Egg Frittata With Zucchini, Black Olives, And Chard
Total Time: 1 hr
Preparation Time: 30 mins
Cook Time: 30 mins
Ingredients
- Servings: 4
- 1 lb zucchini, cut into 3/4-inch to 1-inch dice
- 12 ounces chard leaves
- 2 tablespoons olive oil, divided
- 1/2 small onion, diced
- 1 garlic clove, minced
- 1/2 teaspoon greek oregano
- 1/2 cup ripe black olives, chopped
- 10 egg whites
- 1/3 cup coconut milk (*not* the coconut milk that comes in a carton and is meant for drinking)
Recipe
- 1 generously sprinkle zucchini pieces with fine sea salt and set aside on a cutting board or in a colander for about 30 minutes.
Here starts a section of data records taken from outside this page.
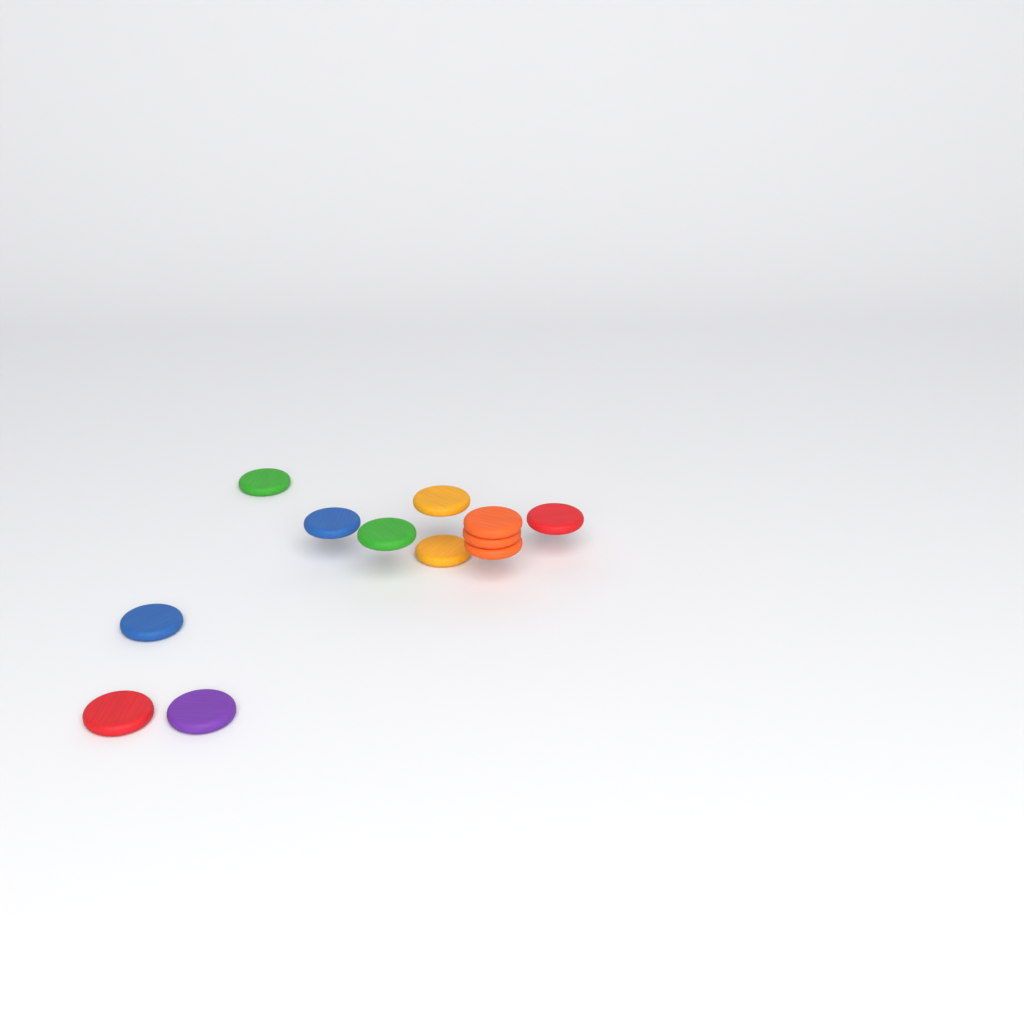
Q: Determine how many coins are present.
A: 12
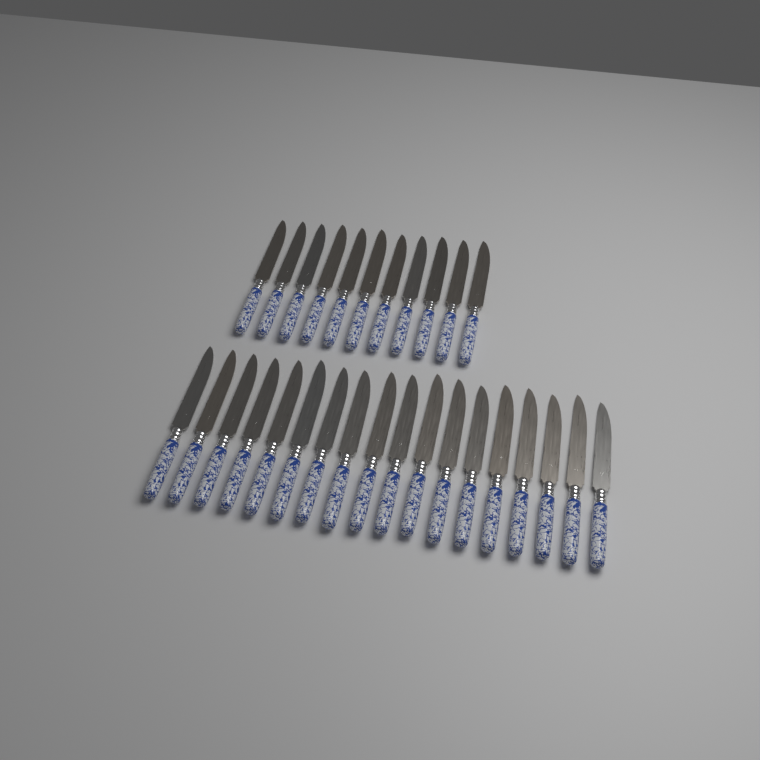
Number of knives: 29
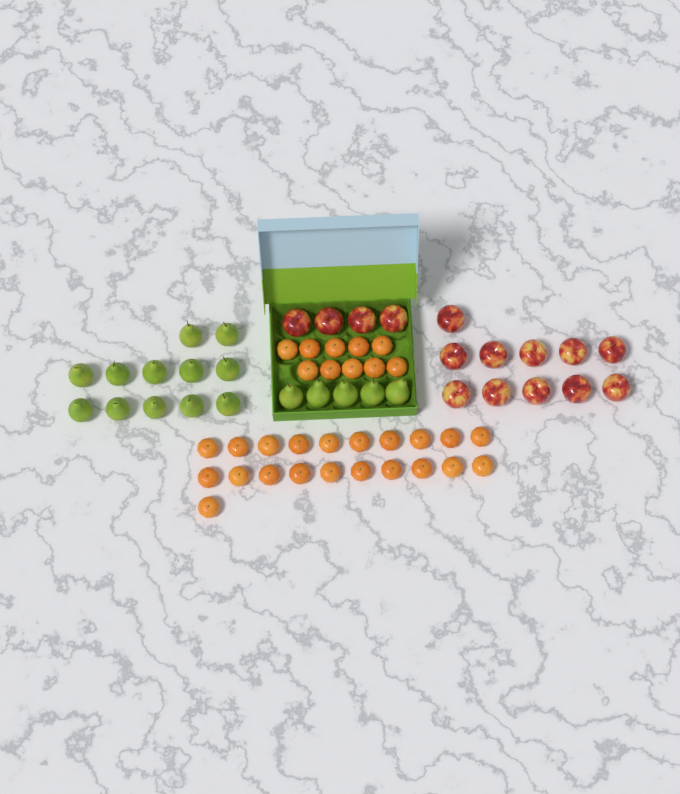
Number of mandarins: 31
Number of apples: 15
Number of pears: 17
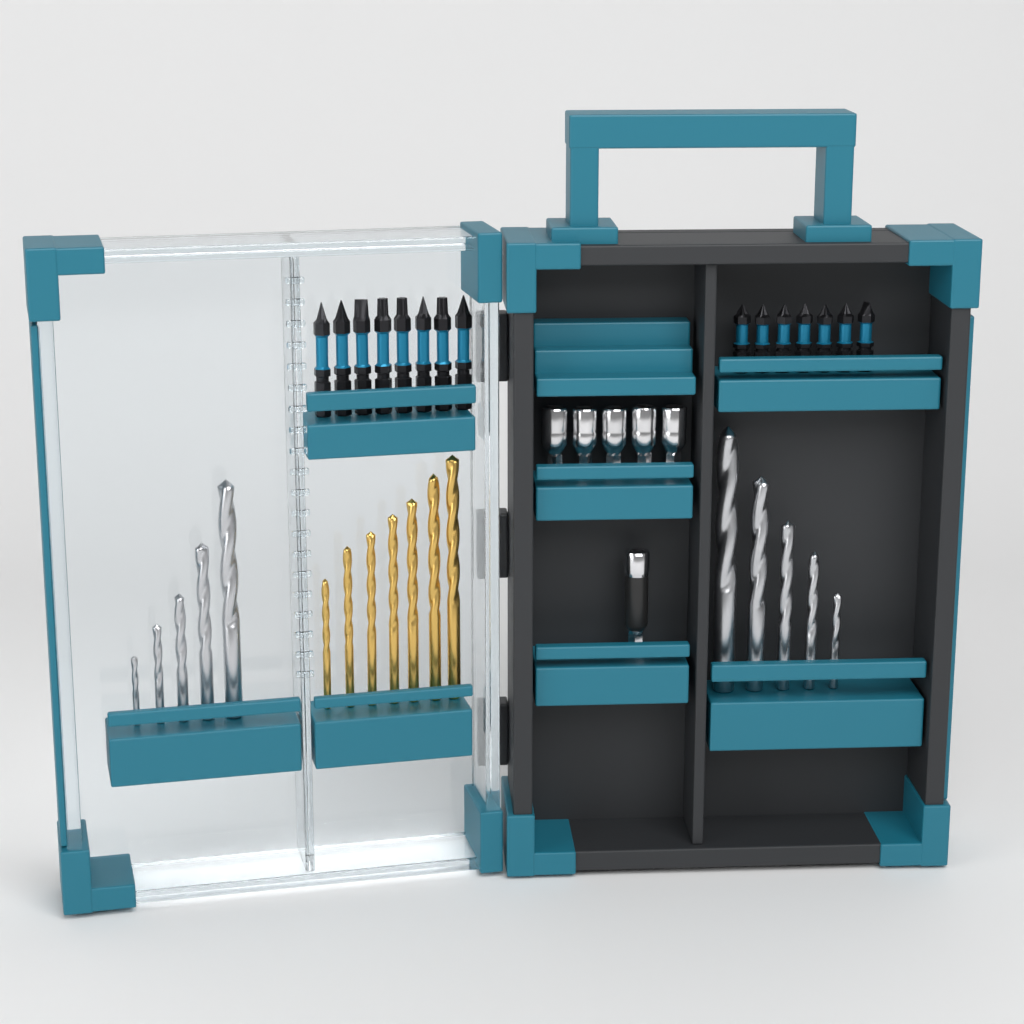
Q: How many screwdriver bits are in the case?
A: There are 15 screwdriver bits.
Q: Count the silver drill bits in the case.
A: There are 10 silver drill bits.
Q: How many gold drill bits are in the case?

- 2 blot the zucchini with a towel, toss with enough olive oil to coat (about 1 tbsp), and spread in a single layer on a baking sheet lined with parchment paper. roast at 425 degrees f. for about 8 minutes; stir and roast another 5 to 8 minutes, until zucchini pieces are tender and slightly caramelized.
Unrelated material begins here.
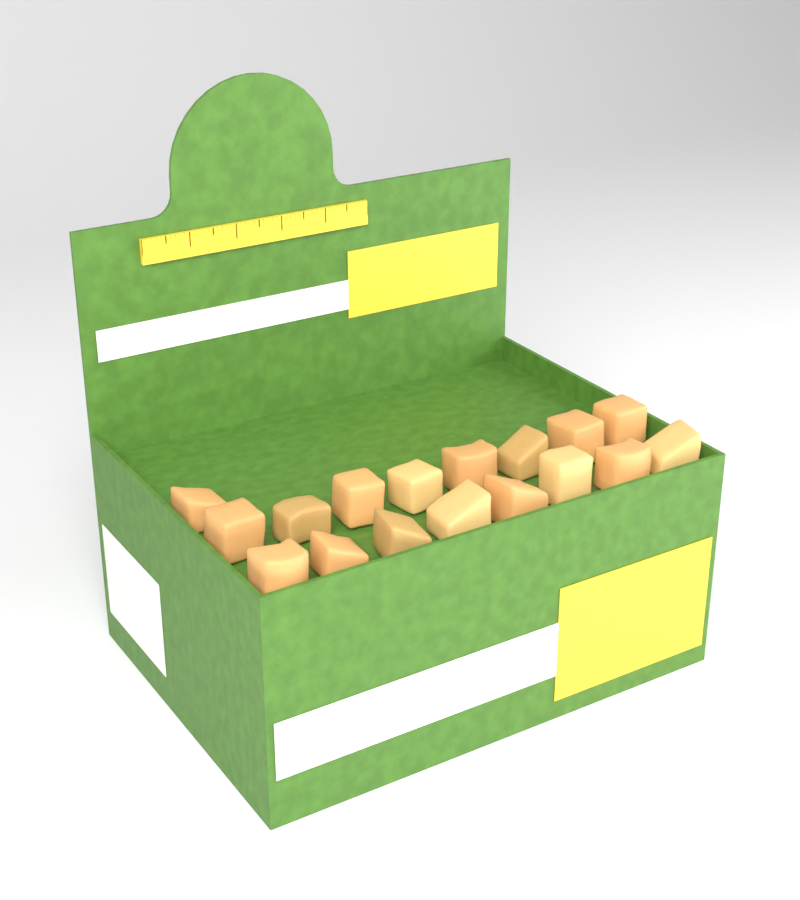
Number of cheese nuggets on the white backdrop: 17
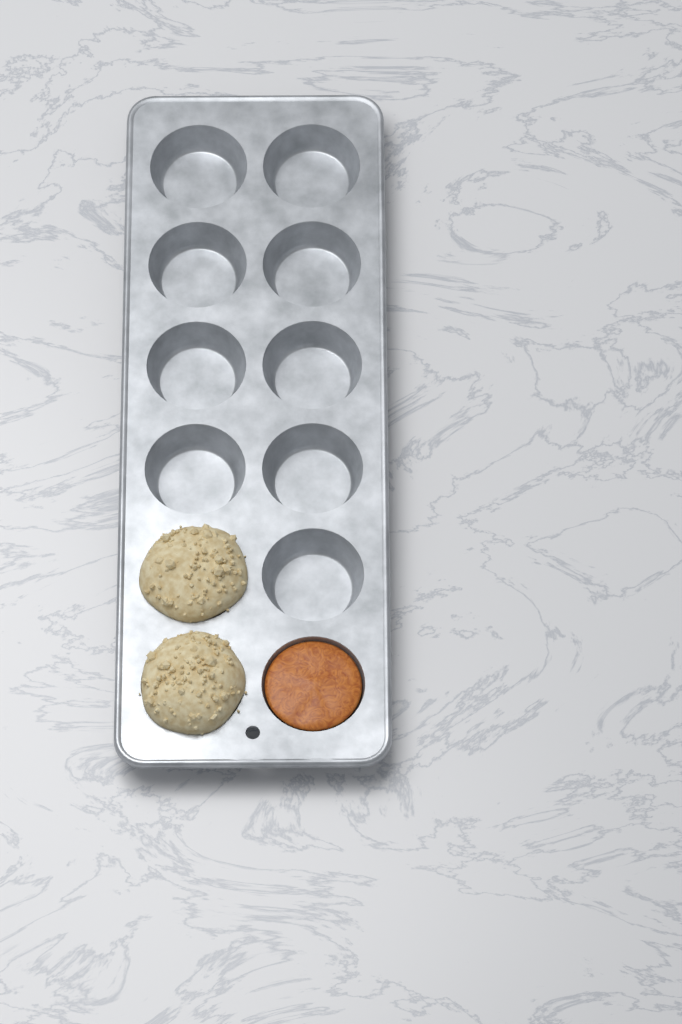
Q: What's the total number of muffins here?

- 3 trim the chard by removing and discarding the stems. cut the leaf blades into 1/2-inch ribbons.
- 4 bring about a quart of salted water to a boil in a wide skillet. add the chard and simmer uncovered for about 5 minutes, turning the leaves over occasionally with a spatula. drain the chard and spread on a cutting board to cool. when it's cool, squeeze excess moisture from the chard.
- 5 saute the onion in the remaining 1 tbsp of olive oil until soft; add the garlic and oregano and saute another minute or so. add the chard and olives, and cook for another couple of minutes. remove from heat. stir in the zucchini.
- 6 in a bowl, blend the egg whites and coconut milk. (if using canned coconut milk, shake the can vigorously before opening to blend the contents.) stir in the vegetables. pour the mixture into a lightly greased 8 by 8 baking dish.
- 7 cover the dish with foil and bake at 350 degrees f. for 30 minutes or until the eggs are set.